GIVEN PASSAGE:
Launching in fall 2016, and running through the 2016-17 academic year, the LIFT Prize in Robotic Blacksmithing introduces digital, or robotic, blacksmithing technology to students and challenges them to make arbitrary, numerically-described objects by re-shaping materials through plastic deformation and incremental forming processes.

Using robotics, students from around the country will be asked to form three useful items such as a horseshoe, goblet and an ultralight-weight truss out of materials of increasing difficulty and importance. The first and simplest phase will utilize clay as the material. Later phases will use soft and hardened metals for respective focus materials.

Through this challenge, LIFT is working to usher in robotic blacksmithing as the next wave of manufacturing technology, following on the heels of the first two revolutions in digital manufacturing we’ve seen change our world: computer numeric control, in which cutting tools precisely remove metal to form complex shapes; and additive manufacturing and 3-D printers, which add successive volumes of material by computer control to create complicated solid components.

“This program will bring these students to the cutting edge of manufacturing technology and prepare the industry for the next big change in technology,” said Glenn Daehn, professor of material science and engineering and the competition’s technical director. “By engaging students through competition, we are encouraging them to develop the skills they need to become the innovators and leaders the manufacturing industry needs to thrive in the future.”

“The manufacturing industry is changing rapidly, and we need to ensure the workforce of the future has the skills and is confident in using new lightweighting technologies and processes,” said Emily Stover DeRocco, director of education and workforce development at LIFT. “This competition will put the latest technology in the hands of students to both provide them the skills they need and encourage them to consider manufacturing as a career in the future.”

Because robotic blacksmithing is a new manufacturing process without specific defined system requirements, the challenge is “open” meaning only the materials used and desired output is defined, not the process used to achieve it, fostering important innovation.

LIST OF TASKS:
a) Repeat the portion of the robotic blacksmithing passage starting with "Using robotics, students" and going on through "respective focus materials.".
b) Condense the paragraph of the robotic blacksmithing passage that opens with "Using robotics, students" into a short bulleted list that keeps its main facts.

DATA EXTRACT:

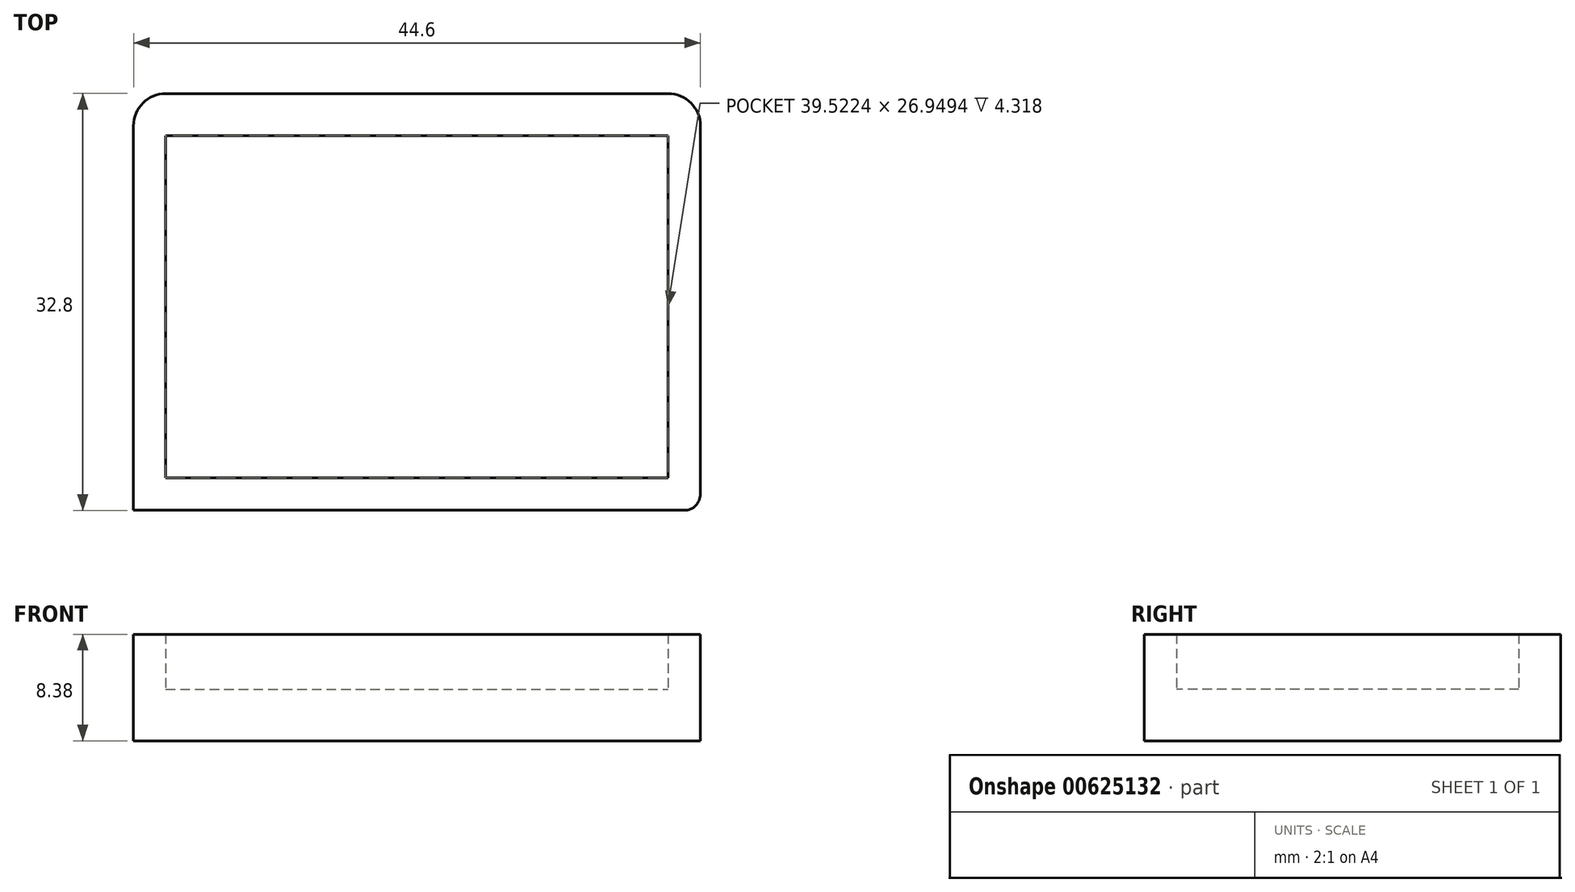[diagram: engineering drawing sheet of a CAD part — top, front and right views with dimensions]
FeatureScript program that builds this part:
annotation { "Feature Type Name" : "Feature", "Feature Type Description" : "" }
export const myFeature = defineFeature(function(context is Context, id is Id, definition is map)
    precondition{}
    {
        {
            var Q0;
            Q0=qCreatedBy(makeId("Top.planeOp"),FACE);
            var sketch = newSketch(context, id + "F0", { "sketchPlane" : qUnion([Q0])});
            skLineSegment(sketch, "E0.bottom", {"start": v(-19.43, 11.75) * mm, "end": v(20.09, 11.75) * mm});
            skLineSegment(sketch, "E0.top", {"start": v(-21.97, -21.05) * mm, "end": v(21.36, -21.05) * mm});
            skLineSegment(sketch, "E0.left", {"start": v(-21.97, 9.2) * mm, "end": v(-21.97, -21.05) * mm});
            skLineSegment(sketch, "E0.right", {"start": v(22.63, 9.2) * mm, "end": v(22.63, -19.78) * mm});
            skPoint(sketch, "E1.visualSharp", {"position": v(-21.97, 11.75) * mm});
            skArc(sketch, "E1.filletArc", {"start": v(-19.43, 11.75) * mm, "mid": v(-21.23, 11) * mm, "end": v(-21.97, 9.2) * mm});
            skPoint(sketch, "E2.visualSharp", {"position": v(22.63, 11.75) * mm});
            skArc(sketch, "E2.filletArc", {"start": v(22.63, 9.2) * mm, "mid": v(21.88, 11) * mm, "end": v(20.09, 11.75) * mm});
            skPoint(sketch, "E3.visualSharp", {"position": v(22.63, -21.05) * mm});
            skArc(sketch, "E3.filletArc", {"start": v(21.36, -21.05) * mm, "mid": v(22.26, -20.67) * mm, "end": v(22.63, -19.78) * mm});
            skLineSegment(sketch, "E4.0", {"start": v(-19.43, 8.44) * mm, "end": v(20.09, 8.44) * mm});
            skLineSegment(sketch, "E5", {"start": v(20.09, 8.44) * mm, "end": v(20.09, -18.5) * mm});
            skLineSegment(sketch, "E6", {"start": v(-19.43, -18.5) * mm, "end": v(20.09, -18.5) * mm});
            skLineSegment(sketch, "E7", {"start": v(-19.43, 8.44) * mm, "end": v(-19.43, -18.5) * mm});
            skLineSegment(sketch, "E8", {"start": v(22.63, -12.86) * mm, "end": v(44.41, -12.86) * mm});
            skLineSegment(sketch, "E9", {"start": v(44.41, -12.86) * mm, "end": v(44.41, 3.46) * mm});
            skLineSegment(sketch, "E10", {"start": v(44.41, 3.46) * mm, "end": v(22.63, 3.46) * mm});
            skLineSegment(sketch, "E11", {"start": v(-16.08, 11.75) * mm, "end": v(-16.08, 16.3) * mm});
            skLineSegment(sketch, "E12", {"start": v(-16.08, 16.3) * mm, "end": v(-10.44, 16.3) * mm});
            skLineSegment(sketch, "E13", {"start": v(-10.44, 16.3) * mm, "end": v(-10.44, 11.75) * mm});
            skSolve(sketch);
        }
        {
            var Q0;
            Q0=makeQuery(id+"F0.imprint","IMPRINT",FACE,{"disambiguationData":[TD([[makeQuery(id+"F0.imprint","IMPRINT",EDGE,{"derivedFrom":sQuery(id+"F0.wireOp",EDGE,"E0.bottom")}),-1.0]])]});
            extrude(context, id + "F1", {"entities" : qUnion([Q0]), "depth" : 8.38 * mm, "offsetDistance" : 25.4 * mm});
        }
        {
            var Q0;
            Q0=makeQuery(id+"F0.imprint","IMPRINT",FACE,{"disambiguationData":[TD([[makeQuery(id+"F0.imprint","IMPRINT",EDGE,{"derivedFrom":sQuery(id+"F0.wireOp",EDGE,"E4.0")}),-1.0]])]});
            extrude(context, id + "F2", {"entities" : qUnion([Q0]), "operationType" : NewBodyOperationType.ADD, "depth" : 4.06 * mm, "offsetDistance" : 25.4 * mm});
        }
    });
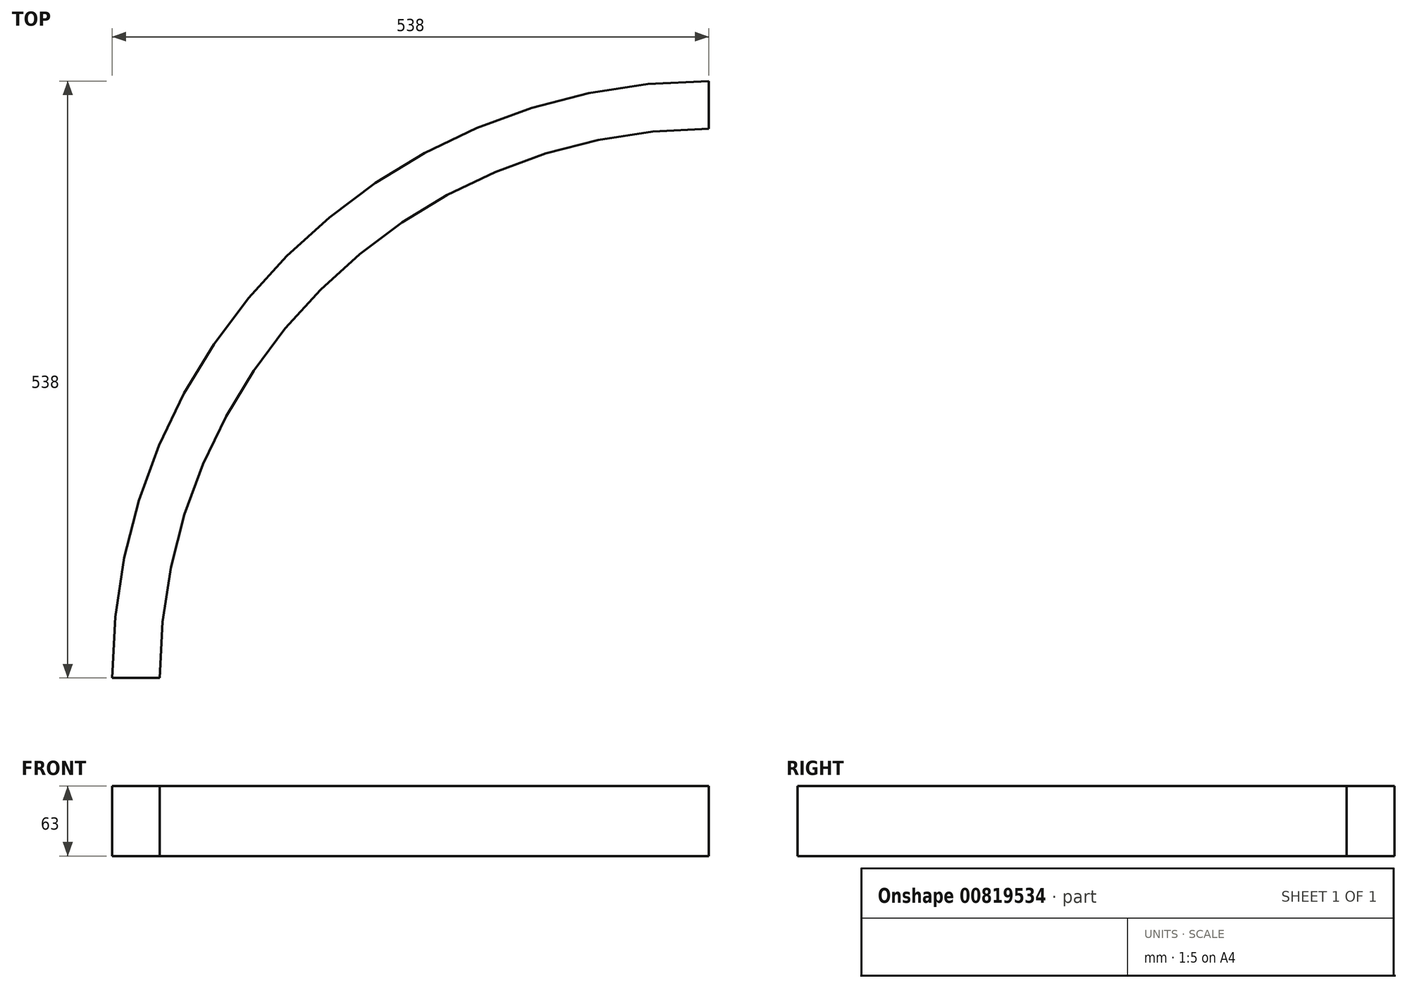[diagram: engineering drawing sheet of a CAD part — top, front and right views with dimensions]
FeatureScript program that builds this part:
annotation { "Feature Type Name" : "Feature", "Feature Type Description" : "" }
export const myFeature = defineFeature(function(context is Context, id is Id, definition is map)
    precondition{}
    {
        {
            var Q0;
            Q0=qCreatedBy(makeId("Top.planeOp"),FACE);
            var sketch = newSketch(context, id + "F0", { "sketchPlane" : qUnion([Q0])});
            skArc(sketch, "E0", {"start": v(0, 495) * mm, "mid": v(-350.02, 350.02) * mm, "end": v(-495, 0) * mm});
            skLineSegment(sketch, "E1", {"start": v(-495, 0) * mm, "end": v(-516.5, 0) * mm});
            skPoint(sketch, "E2", {"position": v(-516.5, 0) * mm});
            skPoint(sketch, "E3", {"position": v(-495, 0) * mm});
            skLineSegment(sketch, "E4", {"start": v(0, 495) * mm, "end": v(0, 516.5) * mm});
            skPoint(sketch, "E5", {"position": v(0, 495) * mm});
            skLineSegment(sketch, "E6", {"start": v(-495, 0) * mm, "end": v(-538, 0) * mm});
            skArc(sketch, "E7", {"start": v(0, 538) * mm, "mid": v(-380.42, 380.42) * mm, "end": v(-538, 0) * mm});
            skPoint(sketch, "E8", {"position": v(-538, 0) * mm});
            skLineSegment(sketch, "E9", {"start": v(0, 495) * mm, "end": v(0, 538) * mm});
            skPoint(sketch, "E10", {"position": v(0, 538) * mm});
            skSolve(sketch);
        }
        {
            var Q0;
            {var subQ0=sQuery(id+"F0.wireOp",EDGE,"E0");Q0=makeQuery(id+"F0.imprint","IMPRINT",FACE,{"disambiguationData":[TD([[makeQuery(id+"F0.imprint","IMPRINT",EDGE,{"derivedFrom":subQ0}),-1.0]])]});}
            extrude(context, id + "F1", {"entities" : qUnion([Q0]), "depth" : 63 * mm, "offsetDistance" : 25 * mm});
        }
    });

EXPECTED OUTPUTS:
a)
Using robotics, students from around the country will be asked to form three useful items such as a horseshoe, goblet and an ultralight-weight truss out of materials of increasing difficulty and importance. The first and simplest phase will utilize clay as the material. Later phases will use soft and hardened metals for respective focus materials.

b)
- Students from around the country will use robotics to form three useful items, such as a horseshoe, a goblet and an ultralight-weight truss.
- The materials increase in difficulty and importance from phase to phase.
- The first and simplest phase uses clay.
- Later phases use soft metals and then hardened metals.